Work Hours and Lifestyle

A large study tracking pediatrician work patterns from 2013 to 2022 found that total hours averaged 42.8 per week, with 33.3 of those spent in direct patient care. That’s a more manageable schedule than many surgical or hospital-based specialties, and the trend has been a slight decrease in hours over time.

The remaining hours go to charting, responding to patient messages, reviewing lab results, coordinating referrals, and completing insurance paperwork. Many pediatricians describe this administrative load as the least satisfying part of the job. On-call responsibilities vary by practice: some pediatricians share night and weekend call with partners, while solo practitioners or those in small groups may cover more frequently.

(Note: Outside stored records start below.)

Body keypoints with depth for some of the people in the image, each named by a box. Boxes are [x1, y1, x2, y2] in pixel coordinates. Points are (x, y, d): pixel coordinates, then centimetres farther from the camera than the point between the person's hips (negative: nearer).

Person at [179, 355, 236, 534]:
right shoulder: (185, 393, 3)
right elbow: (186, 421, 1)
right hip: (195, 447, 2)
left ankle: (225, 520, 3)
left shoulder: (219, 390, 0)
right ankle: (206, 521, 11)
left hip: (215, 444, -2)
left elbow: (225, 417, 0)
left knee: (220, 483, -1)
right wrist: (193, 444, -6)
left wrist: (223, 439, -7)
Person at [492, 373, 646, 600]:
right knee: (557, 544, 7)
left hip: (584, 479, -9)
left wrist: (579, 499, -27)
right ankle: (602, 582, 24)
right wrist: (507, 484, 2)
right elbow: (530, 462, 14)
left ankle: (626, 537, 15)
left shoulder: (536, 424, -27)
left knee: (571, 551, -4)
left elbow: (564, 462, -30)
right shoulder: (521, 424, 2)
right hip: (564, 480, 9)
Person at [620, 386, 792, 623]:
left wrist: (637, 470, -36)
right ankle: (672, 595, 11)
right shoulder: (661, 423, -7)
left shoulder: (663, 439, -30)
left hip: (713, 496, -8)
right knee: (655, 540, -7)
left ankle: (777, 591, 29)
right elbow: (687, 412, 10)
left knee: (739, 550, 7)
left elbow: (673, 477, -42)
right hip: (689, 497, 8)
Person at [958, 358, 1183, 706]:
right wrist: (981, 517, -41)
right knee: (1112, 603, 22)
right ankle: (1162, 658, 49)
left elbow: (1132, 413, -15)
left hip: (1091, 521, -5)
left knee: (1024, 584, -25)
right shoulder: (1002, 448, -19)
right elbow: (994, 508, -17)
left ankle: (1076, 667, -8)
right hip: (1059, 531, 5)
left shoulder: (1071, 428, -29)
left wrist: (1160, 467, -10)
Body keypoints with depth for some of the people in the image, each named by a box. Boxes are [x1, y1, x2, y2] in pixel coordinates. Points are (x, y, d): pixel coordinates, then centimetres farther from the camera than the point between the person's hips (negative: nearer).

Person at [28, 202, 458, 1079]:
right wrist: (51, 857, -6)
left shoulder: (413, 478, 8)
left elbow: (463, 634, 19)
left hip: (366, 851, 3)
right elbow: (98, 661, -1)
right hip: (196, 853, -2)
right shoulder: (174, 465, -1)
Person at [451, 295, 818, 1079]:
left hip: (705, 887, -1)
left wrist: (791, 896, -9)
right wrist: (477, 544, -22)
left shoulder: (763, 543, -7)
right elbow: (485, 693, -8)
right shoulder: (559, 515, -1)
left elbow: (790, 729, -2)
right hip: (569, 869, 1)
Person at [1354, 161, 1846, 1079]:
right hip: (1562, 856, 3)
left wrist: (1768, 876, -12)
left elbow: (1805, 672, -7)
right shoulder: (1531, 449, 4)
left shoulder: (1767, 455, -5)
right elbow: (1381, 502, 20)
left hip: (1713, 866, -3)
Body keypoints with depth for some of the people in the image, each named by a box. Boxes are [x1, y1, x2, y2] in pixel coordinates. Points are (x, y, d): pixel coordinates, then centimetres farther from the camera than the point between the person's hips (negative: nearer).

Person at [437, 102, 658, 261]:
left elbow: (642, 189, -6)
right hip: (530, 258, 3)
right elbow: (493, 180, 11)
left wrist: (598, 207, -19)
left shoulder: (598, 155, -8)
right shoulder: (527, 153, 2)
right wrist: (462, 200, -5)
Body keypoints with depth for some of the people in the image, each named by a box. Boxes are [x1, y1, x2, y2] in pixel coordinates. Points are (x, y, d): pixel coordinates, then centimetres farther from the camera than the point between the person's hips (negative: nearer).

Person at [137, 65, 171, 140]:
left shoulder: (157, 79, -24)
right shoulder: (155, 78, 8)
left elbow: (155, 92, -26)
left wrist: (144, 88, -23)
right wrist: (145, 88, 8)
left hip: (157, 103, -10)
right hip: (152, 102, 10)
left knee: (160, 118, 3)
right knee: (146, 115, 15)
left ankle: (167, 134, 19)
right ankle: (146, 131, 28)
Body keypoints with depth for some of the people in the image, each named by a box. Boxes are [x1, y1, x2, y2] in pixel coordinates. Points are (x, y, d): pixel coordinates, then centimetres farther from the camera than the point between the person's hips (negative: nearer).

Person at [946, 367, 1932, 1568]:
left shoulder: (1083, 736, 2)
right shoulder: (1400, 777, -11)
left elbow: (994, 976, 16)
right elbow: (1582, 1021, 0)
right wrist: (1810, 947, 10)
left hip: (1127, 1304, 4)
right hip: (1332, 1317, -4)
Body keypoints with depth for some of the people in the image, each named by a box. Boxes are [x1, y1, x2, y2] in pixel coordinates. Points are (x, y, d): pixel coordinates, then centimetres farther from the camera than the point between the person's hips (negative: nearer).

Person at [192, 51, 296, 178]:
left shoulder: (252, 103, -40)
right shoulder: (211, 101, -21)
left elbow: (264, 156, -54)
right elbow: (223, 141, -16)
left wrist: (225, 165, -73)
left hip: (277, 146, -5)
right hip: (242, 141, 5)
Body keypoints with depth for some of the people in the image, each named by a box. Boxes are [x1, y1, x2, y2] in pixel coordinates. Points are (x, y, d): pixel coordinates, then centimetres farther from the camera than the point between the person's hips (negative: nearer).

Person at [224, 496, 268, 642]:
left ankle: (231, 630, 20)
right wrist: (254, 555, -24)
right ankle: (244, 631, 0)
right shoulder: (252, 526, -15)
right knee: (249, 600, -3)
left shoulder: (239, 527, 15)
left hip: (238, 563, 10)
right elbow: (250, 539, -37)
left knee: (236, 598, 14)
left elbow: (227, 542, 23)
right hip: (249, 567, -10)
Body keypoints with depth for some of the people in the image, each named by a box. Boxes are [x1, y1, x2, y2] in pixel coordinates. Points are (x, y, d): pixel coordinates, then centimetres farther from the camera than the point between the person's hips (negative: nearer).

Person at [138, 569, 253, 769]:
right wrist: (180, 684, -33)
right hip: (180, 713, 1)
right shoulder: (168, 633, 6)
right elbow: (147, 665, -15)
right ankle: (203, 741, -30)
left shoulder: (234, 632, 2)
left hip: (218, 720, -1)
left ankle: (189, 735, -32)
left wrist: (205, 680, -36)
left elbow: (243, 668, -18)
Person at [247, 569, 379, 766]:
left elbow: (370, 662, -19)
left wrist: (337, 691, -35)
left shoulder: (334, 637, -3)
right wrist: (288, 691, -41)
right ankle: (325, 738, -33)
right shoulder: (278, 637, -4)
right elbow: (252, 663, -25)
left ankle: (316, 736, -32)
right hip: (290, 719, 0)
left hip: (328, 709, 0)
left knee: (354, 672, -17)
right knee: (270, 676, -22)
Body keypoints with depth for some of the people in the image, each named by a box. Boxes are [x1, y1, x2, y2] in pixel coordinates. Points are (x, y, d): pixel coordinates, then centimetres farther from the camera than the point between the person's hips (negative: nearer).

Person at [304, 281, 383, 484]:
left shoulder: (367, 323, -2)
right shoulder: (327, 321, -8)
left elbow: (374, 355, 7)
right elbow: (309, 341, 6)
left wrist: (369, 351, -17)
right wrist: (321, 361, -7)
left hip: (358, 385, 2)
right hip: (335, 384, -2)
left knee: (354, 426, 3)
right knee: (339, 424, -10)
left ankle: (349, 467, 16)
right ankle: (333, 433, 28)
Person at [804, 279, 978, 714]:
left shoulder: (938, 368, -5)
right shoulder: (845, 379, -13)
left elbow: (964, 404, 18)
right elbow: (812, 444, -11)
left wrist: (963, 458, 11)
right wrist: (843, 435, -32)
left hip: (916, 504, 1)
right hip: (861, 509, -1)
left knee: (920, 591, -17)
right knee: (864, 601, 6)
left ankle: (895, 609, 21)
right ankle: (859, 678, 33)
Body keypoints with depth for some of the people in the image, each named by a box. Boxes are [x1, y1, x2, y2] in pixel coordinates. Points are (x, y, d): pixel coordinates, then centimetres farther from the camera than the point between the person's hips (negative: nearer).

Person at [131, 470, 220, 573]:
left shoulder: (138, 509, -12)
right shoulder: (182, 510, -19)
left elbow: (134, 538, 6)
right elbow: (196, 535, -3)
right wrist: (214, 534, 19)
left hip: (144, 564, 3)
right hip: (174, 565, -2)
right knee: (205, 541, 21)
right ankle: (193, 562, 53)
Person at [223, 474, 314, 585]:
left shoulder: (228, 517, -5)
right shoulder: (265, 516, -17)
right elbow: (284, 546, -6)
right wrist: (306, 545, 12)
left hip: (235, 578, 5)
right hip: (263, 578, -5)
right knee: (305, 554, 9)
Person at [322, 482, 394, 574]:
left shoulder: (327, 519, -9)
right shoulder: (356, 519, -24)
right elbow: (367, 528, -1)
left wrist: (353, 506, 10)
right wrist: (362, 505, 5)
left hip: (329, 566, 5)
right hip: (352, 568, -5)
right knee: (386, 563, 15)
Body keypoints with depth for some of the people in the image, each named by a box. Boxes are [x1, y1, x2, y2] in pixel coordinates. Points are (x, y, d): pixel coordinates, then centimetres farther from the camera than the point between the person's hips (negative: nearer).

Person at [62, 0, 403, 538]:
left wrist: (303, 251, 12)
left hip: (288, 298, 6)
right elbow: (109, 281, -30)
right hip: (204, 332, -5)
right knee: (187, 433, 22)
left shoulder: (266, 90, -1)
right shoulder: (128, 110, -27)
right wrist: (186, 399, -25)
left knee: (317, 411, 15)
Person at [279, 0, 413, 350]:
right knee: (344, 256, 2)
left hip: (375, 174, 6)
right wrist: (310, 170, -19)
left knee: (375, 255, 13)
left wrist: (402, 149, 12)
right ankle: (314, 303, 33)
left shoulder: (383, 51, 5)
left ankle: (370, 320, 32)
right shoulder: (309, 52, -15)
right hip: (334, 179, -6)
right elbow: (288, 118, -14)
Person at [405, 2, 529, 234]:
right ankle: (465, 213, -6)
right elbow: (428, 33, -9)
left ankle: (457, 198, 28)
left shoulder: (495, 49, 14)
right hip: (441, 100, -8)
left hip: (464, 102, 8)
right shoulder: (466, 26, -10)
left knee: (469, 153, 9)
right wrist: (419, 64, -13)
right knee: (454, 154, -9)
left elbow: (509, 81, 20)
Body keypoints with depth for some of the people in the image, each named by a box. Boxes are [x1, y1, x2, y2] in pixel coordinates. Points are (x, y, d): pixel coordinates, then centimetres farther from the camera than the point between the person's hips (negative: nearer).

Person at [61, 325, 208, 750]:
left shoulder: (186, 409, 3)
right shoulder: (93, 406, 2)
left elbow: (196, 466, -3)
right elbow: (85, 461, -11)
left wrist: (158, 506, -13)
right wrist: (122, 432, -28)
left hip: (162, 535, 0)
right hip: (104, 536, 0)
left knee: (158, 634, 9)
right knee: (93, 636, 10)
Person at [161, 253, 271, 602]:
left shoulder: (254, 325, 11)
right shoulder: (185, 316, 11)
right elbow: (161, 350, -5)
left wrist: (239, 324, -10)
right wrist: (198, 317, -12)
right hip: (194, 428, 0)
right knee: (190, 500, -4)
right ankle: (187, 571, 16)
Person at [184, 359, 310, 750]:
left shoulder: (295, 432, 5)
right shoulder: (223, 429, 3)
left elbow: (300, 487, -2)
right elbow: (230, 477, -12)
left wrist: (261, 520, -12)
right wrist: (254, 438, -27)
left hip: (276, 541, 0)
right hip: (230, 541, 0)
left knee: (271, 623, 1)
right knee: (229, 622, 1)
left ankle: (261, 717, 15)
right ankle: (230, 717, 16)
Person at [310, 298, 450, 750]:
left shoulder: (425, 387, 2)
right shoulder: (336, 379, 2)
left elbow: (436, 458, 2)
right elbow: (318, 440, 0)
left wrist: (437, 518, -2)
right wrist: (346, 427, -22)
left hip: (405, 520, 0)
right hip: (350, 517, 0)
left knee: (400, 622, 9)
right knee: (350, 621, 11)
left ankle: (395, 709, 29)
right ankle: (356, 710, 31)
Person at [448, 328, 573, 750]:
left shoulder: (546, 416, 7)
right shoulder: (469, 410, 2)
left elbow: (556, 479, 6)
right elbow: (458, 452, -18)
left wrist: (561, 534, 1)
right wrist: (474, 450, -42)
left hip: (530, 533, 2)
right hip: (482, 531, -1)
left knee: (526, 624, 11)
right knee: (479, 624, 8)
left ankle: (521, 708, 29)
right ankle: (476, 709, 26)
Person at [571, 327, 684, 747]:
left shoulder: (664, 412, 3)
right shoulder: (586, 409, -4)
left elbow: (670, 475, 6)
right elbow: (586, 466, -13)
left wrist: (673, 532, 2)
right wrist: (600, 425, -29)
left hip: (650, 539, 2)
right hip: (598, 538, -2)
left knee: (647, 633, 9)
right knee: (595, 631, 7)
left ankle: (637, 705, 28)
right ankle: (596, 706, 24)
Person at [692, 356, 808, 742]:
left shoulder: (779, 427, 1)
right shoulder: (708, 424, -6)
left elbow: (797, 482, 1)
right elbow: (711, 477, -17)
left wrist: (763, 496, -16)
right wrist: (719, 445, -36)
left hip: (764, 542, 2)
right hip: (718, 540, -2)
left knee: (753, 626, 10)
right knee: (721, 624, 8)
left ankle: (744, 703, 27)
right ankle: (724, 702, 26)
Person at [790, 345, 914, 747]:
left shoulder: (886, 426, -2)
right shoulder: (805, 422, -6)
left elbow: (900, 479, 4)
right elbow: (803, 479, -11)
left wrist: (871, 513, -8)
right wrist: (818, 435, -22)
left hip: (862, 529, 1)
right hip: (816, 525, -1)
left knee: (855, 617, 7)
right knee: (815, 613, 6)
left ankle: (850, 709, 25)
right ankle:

The relatively predictable schedule makes pediatrics popular among physicians who prioritize time with their own families. Outpatient pediatricians generally work daytime hours on weekdays, with occasional evening or weekend shifts. Hospital-based roles, including neonatology and pediatric emergency medicine, involve more night shifts and irregular schedules.

Job Market and Demand

Healthcare practitioners as a group are projected to grow 7.2% from 2024 to 2034, more than double the 3.1% growth rate for the overall economy. Pediatrics specifically benefits from steady demand: children always need medical care, and many regions, particularly rural areas, face ongoing shortages of pediatricians. The profession isn’t boom-or-bust. Positions are consistently available, especially for those willing to practice outside major metropolitan areas where competition is tighter and pay is often lower.